When growing food, there are several minibeasts that are great for the garden and will help your plants but there are also minibeasts that will find all of your food delicious and eat them before they have the chance to grow!
Below is a guide of some of these garden pests and friends, along with a few ideas of environmentally friendly pest control methods.
Garden Pests

Slugs and snails are plant eaters. They munch on lots of our plants, often killing them.
Control method: Put broken egg shells or ground coffee around the base of the plant. Copper tape can also be used around the top of plant pots.

Caterpillars are plant eaters- they live on their ‘food plant’ eating it to build up energy for its transformation into butterfly/moth.
Control method: Look out for eggs and remove infested leaves, use netting to cover plants.

Aphids and Blackfly are sap suckers- tiny insects that drink the sap from the plant.
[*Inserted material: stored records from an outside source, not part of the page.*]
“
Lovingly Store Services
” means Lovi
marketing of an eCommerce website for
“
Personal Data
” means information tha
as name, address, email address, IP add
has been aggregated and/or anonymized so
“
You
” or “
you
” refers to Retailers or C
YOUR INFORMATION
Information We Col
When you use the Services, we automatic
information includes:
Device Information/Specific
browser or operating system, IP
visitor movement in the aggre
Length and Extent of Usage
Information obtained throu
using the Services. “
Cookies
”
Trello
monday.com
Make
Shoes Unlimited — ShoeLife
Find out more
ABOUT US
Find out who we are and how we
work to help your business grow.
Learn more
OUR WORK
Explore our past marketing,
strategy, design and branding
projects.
Can infest a plant in high numbers and weaken it and affect it’s growth and production of fruit.
Control method: Blast with water/squash, encourage ladybirds and hoverflies, remove infested parts of plants.

Butterflies are egg layers- while good for pollination, butterflies also use plants as a nursery for their babies and lay their eggs on specific plants.
Control method: Put netting over plants like cabbages to stop butterflies laying eggs
Garden Friends

Earthworms are composters – they help recycle nutrients by breaking down materials. Great in your compost bin!
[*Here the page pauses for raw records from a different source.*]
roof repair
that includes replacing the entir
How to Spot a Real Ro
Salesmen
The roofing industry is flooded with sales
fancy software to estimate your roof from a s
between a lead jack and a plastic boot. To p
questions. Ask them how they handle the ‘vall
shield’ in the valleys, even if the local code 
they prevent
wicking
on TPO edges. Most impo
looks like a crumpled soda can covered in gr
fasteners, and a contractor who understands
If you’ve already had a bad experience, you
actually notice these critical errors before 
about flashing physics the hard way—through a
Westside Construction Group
Ladybirds are an aphid assassinator – adult ladybirds and their larvae eat lots of pests including aphids and mites

Hoverflies looks like a wasp but is completely harmless and it’s maggot-like larvae munches aphids by the dozen before emerging as an adult

Bibble-bugs, tiggy-hogs and fairy’s pigs are all former names for the woodlouse. These creatures are important in the breakdown of plant material. By eating decaying matter they help to retain nutrients in the soil

Lacewings are great predators – both the adult and ferocious looking larvae eat aphids, mites, leafhoppers and scale insects

Wasps are an unexpected guest – The grubs of the wasp are fed almost entirely on caterpillars and other insects so having a nest near-by can help keep a huge range of pests away.